Your goal
Each line below must be reproduced exactly.

Recorded information

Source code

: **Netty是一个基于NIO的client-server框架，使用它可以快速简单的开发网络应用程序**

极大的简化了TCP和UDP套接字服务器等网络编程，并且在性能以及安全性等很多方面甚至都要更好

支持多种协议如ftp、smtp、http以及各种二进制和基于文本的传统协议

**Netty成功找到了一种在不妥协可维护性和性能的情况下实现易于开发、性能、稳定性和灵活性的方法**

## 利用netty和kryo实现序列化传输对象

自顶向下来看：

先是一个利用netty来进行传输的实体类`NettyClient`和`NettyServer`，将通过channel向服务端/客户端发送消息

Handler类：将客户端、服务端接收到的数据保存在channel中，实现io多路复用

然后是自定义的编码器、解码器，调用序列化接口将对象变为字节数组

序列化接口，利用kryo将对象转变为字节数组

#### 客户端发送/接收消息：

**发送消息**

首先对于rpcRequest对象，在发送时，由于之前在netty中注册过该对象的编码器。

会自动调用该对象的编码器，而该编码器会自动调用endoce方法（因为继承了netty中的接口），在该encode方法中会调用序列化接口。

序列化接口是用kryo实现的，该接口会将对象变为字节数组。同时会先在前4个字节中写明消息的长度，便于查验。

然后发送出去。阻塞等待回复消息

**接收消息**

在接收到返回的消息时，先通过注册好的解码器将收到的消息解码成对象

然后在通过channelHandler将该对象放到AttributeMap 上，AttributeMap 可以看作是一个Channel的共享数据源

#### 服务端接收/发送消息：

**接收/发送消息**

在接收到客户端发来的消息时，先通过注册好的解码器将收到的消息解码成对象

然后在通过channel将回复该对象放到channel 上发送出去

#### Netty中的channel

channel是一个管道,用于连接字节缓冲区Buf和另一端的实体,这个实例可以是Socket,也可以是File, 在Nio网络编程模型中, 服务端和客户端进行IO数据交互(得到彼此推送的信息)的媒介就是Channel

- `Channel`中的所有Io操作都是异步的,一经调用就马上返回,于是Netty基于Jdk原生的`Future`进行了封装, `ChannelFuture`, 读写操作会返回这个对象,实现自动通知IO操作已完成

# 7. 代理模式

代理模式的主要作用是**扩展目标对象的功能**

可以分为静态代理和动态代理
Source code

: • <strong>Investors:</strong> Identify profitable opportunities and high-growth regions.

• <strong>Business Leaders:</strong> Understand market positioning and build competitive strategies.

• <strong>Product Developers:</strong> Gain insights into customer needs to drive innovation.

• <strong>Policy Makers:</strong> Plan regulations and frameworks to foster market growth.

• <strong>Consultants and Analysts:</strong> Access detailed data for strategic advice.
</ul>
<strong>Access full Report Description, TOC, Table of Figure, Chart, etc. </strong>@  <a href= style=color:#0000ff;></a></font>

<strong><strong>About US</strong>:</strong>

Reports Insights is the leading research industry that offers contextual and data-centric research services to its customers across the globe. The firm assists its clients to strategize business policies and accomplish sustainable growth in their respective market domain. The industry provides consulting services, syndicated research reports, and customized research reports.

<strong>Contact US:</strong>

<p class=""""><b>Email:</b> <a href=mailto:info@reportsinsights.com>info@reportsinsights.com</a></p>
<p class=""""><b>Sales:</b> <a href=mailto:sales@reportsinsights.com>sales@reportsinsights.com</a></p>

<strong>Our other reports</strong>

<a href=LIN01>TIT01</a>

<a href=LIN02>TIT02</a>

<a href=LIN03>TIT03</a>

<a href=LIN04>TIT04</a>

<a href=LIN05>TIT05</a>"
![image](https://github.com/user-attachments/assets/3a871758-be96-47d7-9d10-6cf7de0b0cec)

Task result
Source code

: **Netty是一个基于NIO的client-server框架，使用它可以快速简单的开发网络应用程序**

极大的简化了TCP和UDP套接字服务器等网络编程，并且在性能以及安全性等很多方面甚至都要更好

支持多种协议如ftp、smtp、http以及各种二进制和基于文本的传统协议

**Netty成功找到了一种在不妥协可维护性和性能的情况下实现易于开发、性能、稳定性和灵活性的方法**

## 利用netty和kryo实现序列化传输对象

自顶向下来看：

先是一个利用netty来进行传输的实体类`NettyClient`和`NettyServer`，将通过channel向服务端/客户端发送消息

Handler类：将客户端、服务端接收到的数据保存在channel中，实现io多路复用

然后是自定义的编码器、解码器，调用序列化接口将对象变为字节数组

序列化接口，利用kryo将对象转变为字节数组

#### 客户端发送/接收消息：

**发送消息**

首先对于rpcRequest对象，在发送时，由于之前在netty中注册过该对象的编码器。

会自动调用该对象的编码器，而该编码器会自动调用endoce方法（因为继承了netty中的接口），在该encode方法中会调用序列化接口。

序列化接口是用kryo实现的，该接口会将对象变为字节数组。同时会先在前4个字节中写明消息的长度，便于查验。

然后发送出去。阻塞等待回复消息

**接收消息**

在接收到返回的消息时，先通过注册好的解码器将收到的消息解码成对象

然后在通过channelHandler将该对象放到AttributeMap 上，AttributeMap 可以看作是一个Channel的共享数据源

#### 服务端接收/发送消息：

**接收/发送消息**

在接收到客户端发来的消息时，先通过注册好的解码器将收到的消息解码成对象

然后在通过channel将回复该对象放到channel 上发送出去

#### Netty中的channel

channel是一个管道,用于连接字节缓冲区Buf和另一端的实体,这个实例可以是Socket,也可以是File, 在Nio网络编程模型中, 服务端和客户端进行IO数据交互(得到彼此推送的信息)的媒介就是Channel

- `Channel`中的所有Io操作都是异步的,一经调用就马上返回,于是Netty基于Jdk原生的`Future`进行了封装, `ChannelFuture`, 读写操作会返回这个对象,实现自动通知IO操作已完成

# 7. 代理模式

代理模式的主要作用是**扩展目标对象的功能**

可以分为静态代理和动态代理
Source code

: • <strong>Investors:</strong> Identify profitable opportunities and high-growth regions.

• <strong>Business Leaders:</strong> Understand market positioning and build competitive strategies.

• <strong>Product Developers:</strong> Gain insights into customer needs to drive innovation.

• <strong>Policy Makers:</strong> Plan regulations and frameworks to foster market growth.

• <strong>Consultants and Analysts:</strong> Access detailed data for strategic advice.
</ul>
<strong>Access full Report Description, TOC, Table of Figure, Chart, etc. </strong>@  <a href= style=color:#0000ff;></a></font>

<strong><strong>About US</strong>:</strong>

Reports Insights is the leading research industry that offers contextual and data-centric research services to its customers across the globe. The firm assists its clients to strategize business policies and accomplish sustainable growth in their respective market domain. The industry provides consulting services, syndicated research reports, and customized research reports.

<strong>Contact US:</strong>

<p class=""""><b>Email:</b> <a href=mailto:info@reportsinsights.com>info@reportsinsights.com</a></p>
<p class=""""><b>Sales:</b> <a href=mailto:sales@reportsinsights.com>sales@reportsinsights.com</a></p>

<strong>Our other reports</strong>

<a href=LIN01>TIT01</a>

<a href=LIN02>TIT02</a>

<a href=LIN03>TIT03</a>

<a href=LIN04>TIT04</a>

<a href=LIN05>TIT05</a>"
![image](https://github.com/user-attachments/assets/3a871758-be96-47d7-9d10-6cf7de0b0cec)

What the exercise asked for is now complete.